> _The problem_
Your copy should repeat each record below exactly and contain no images.

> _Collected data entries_
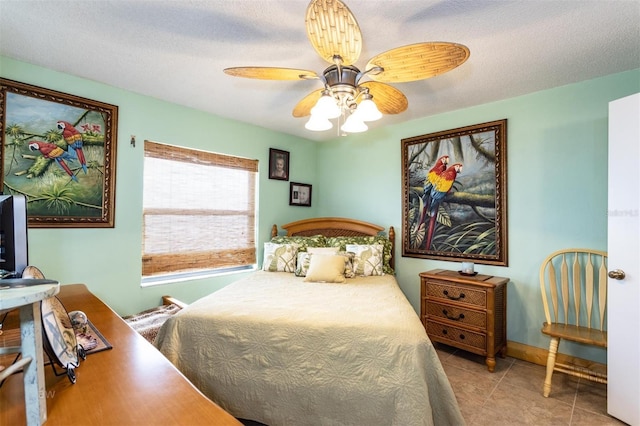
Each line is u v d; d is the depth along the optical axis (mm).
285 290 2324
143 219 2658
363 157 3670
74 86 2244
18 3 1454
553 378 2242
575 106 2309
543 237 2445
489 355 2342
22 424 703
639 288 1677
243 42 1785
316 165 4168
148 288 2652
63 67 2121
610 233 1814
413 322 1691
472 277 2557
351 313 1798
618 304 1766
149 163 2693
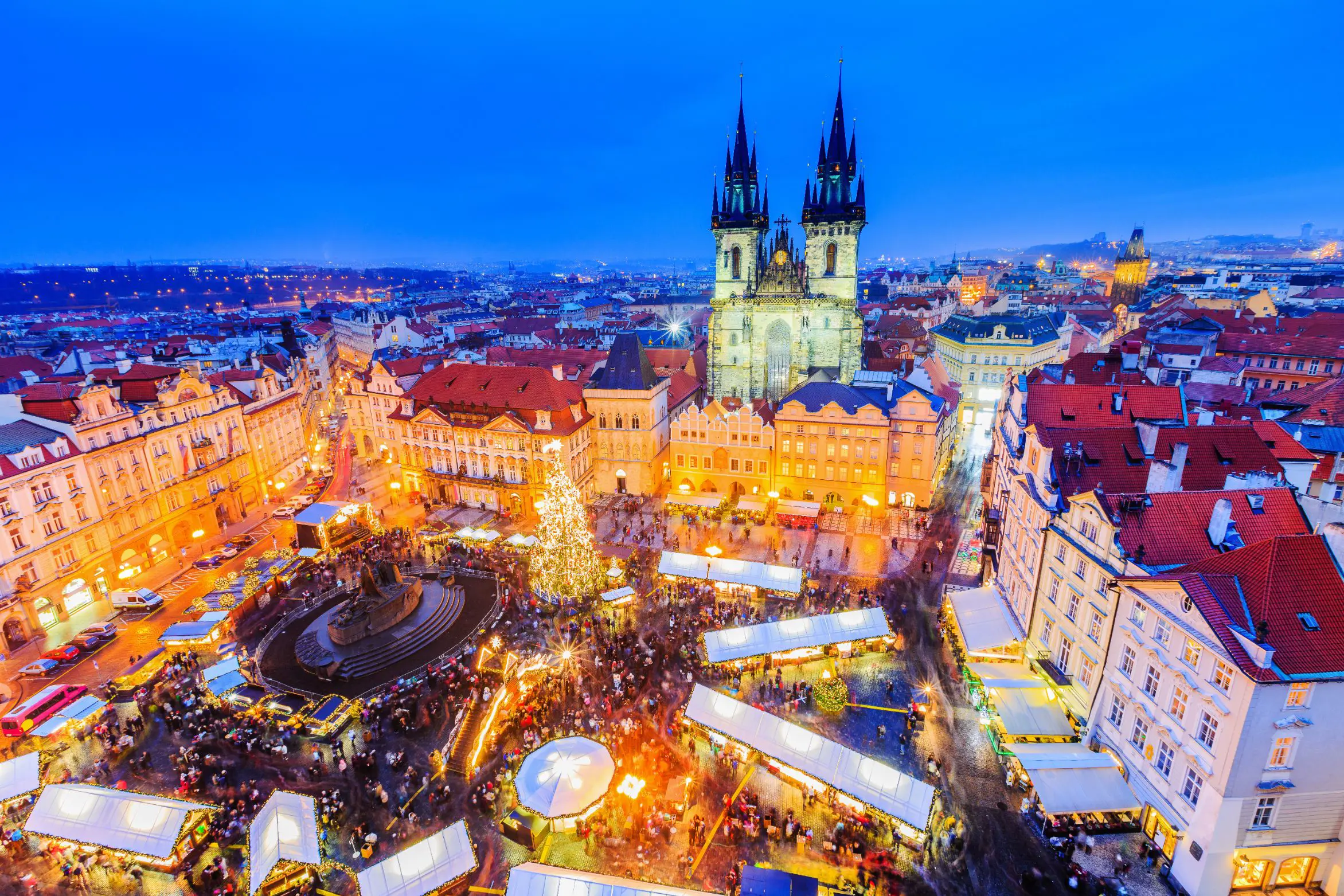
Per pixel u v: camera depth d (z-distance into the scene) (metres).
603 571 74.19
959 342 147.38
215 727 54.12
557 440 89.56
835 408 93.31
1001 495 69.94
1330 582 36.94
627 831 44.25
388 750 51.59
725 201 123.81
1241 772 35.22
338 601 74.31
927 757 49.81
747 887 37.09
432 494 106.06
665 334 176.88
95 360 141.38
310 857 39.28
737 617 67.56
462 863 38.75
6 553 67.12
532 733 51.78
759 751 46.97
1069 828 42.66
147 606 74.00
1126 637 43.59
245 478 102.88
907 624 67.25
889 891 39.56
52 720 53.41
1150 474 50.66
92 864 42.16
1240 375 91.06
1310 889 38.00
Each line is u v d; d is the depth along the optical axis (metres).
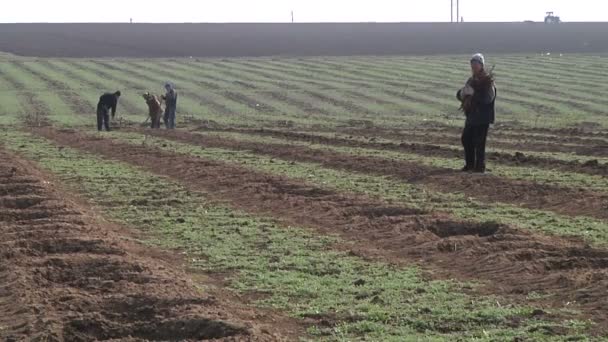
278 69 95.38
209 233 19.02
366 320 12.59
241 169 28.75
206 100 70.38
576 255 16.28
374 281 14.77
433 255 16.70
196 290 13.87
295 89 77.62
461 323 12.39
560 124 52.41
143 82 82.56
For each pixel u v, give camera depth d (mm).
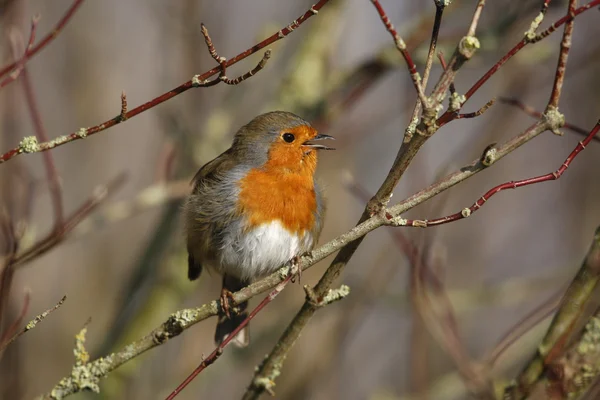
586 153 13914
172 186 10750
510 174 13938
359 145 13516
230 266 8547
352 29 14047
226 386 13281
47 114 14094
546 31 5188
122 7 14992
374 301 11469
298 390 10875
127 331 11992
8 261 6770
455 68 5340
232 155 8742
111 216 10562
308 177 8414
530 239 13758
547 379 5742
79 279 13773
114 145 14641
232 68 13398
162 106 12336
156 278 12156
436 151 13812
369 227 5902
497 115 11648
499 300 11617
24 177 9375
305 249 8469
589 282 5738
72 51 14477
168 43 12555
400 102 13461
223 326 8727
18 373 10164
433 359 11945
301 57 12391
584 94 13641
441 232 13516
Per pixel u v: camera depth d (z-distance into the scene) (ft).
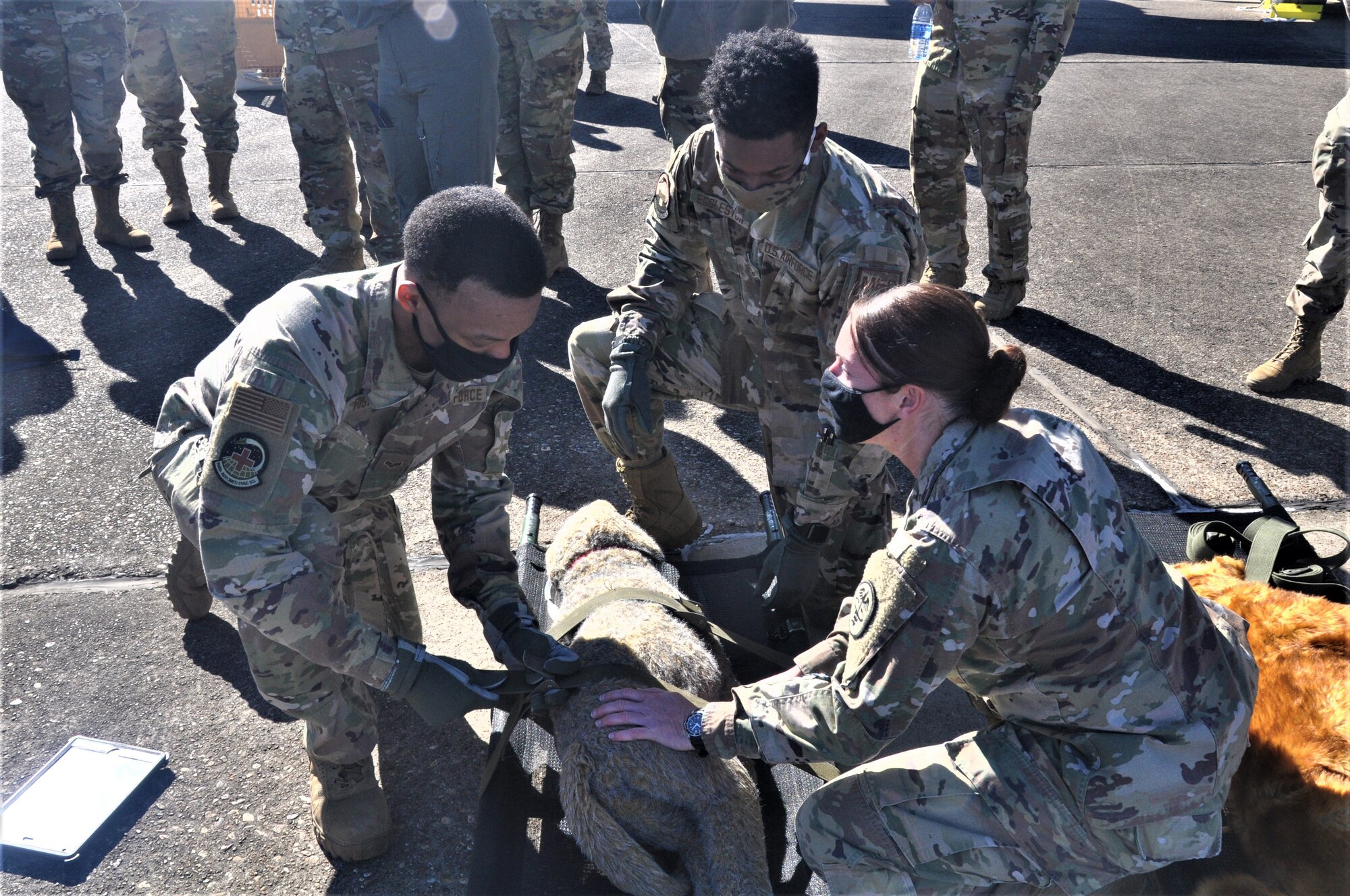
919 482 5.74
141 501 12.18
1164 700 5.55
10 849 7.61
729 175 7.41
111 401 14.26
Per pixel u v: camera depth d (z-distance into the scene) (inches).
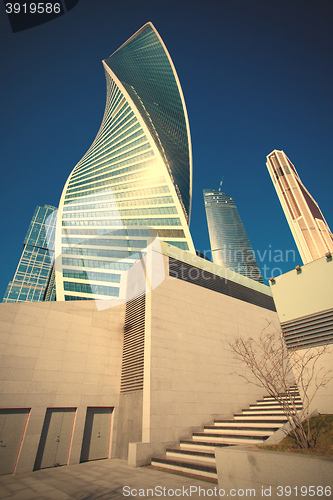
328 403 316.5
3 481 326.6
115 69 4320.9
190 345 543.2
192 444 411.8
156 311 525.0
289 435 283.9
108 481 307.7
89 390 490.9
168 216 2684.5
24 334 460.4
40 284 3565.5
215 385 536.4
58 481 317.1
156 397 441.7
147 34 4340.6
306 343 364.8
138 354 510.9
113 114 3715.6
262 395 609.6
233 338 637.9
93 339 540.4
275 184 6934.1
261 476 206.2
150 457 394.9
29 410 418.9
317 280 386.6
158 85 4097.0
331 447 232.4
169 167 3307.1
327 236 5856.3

> _Your response_
Each line is u v d; d is the depth along the optical axis (mm).
285 290 2324
143 219 2658
363 157 3670
74 86 2244
18 3 1454
553 378 2242
575 106 2309
543 237 2445
489 355 2342
22 424 703
639 288 1677
243 42 1785
316 165 4168
148 288 2652
63 67 2121
610 233 1814
413 322 1691
472 277 2557
351 313 1798
618 304 1766
149 163 2693
Per pixel u v: camera depth d (z-distance into the scene) (metres).
603 571 74.19
959 342 147.38
215 727 54.12
557 440 89.56
835 408 93.31
1001 495 69.94
1330 582 36.94
627 831 44.25
388 750 51.59
725 201 123.81
1241 772 35.22
338 601 74.31
927 757 49.81
747 887 37.09
432 494 106.06
665 334 176.88
95 360 141.38
310 857 39.28
737 617 67.56
462 863 38.75
6 553 67.12
532 733 51.78
759 751 46.97
1069 828 42.66
147 606 74.00
1126 637 43.59
245 478 102.88
907 624 67.25
889 891 39.56
52 720 53.41
1150 474 50.66
92 864 42.16
1240 375 91.06
1310 889 38.00
Each line is u v d; d is the depth along the optical axis (metres).
278 69 95.38
209 233 19.02
366 320 12.59
241 169 28.75
206 100 70.38
576 255 16.28
374 281 14.77
433 255 16.70
196 290 13.87
295 89 77.62
461 323 12.39
560 124 52.41
143 82 82.56
For each pixel u v, give camera depth d (mm).
586 153 13914
172 186 10750
510 174 13938
359 145 13516
230 266 8547
352 29 14047
226 386 13281
47 114 14094
546 31 5188
122 7 14992
374 301 11469
298 390 10875
127 331 11992
8 261 6770
455 68 5340
232 155 8742
111 216 10562
308 177 8414
530 239 13758
547 379 5742
79 279 13773
114 145 14641
232 68 13398
162 106 12336
156 278 12156
436 151 13812
369 227 5902
497 115 11648
499 300 11617
24 177 9375
305 249 8469
589 282 5738
72 51 14477
168 43 12555
400 102 13461
223 326 8727
18 373 10164
433 359 11945
301 57 12391
584 94 13641
441 232 13516
Per pixel u v: camera depth d (z-distance into the scene) (ft).
919 482 5.74
141 501 12.18
1164 700 5.55
10 849 7.61
729 175 7.41
111 401 14.26
Per pixel u v: camera depth d (z-distance into the scene) (inches).
328 403 316.5
3 481 326.6
115 69 4320.9
190 345 543.2
192 444 411.8
156 311 525.0
289 435 283.9
108 481 307.7
89 390 490.9
168 216 2684.5
24 334 460.4
40 284 3565.5
215 385 536.4
58 481 317.1
156 397 441.7
147 34 4340.6
306 343 364.8
138 354 510.9
113 114 3715.6
262 395 609.6
233 338 637.9
93 339 540.4
275 184 6934.1
261 476 206.2
150 457 394.9
29 410 418.9
317 280 386.6
158 85 4097.0
331 447 232.4
169 167 3307.1
327 236 5856.3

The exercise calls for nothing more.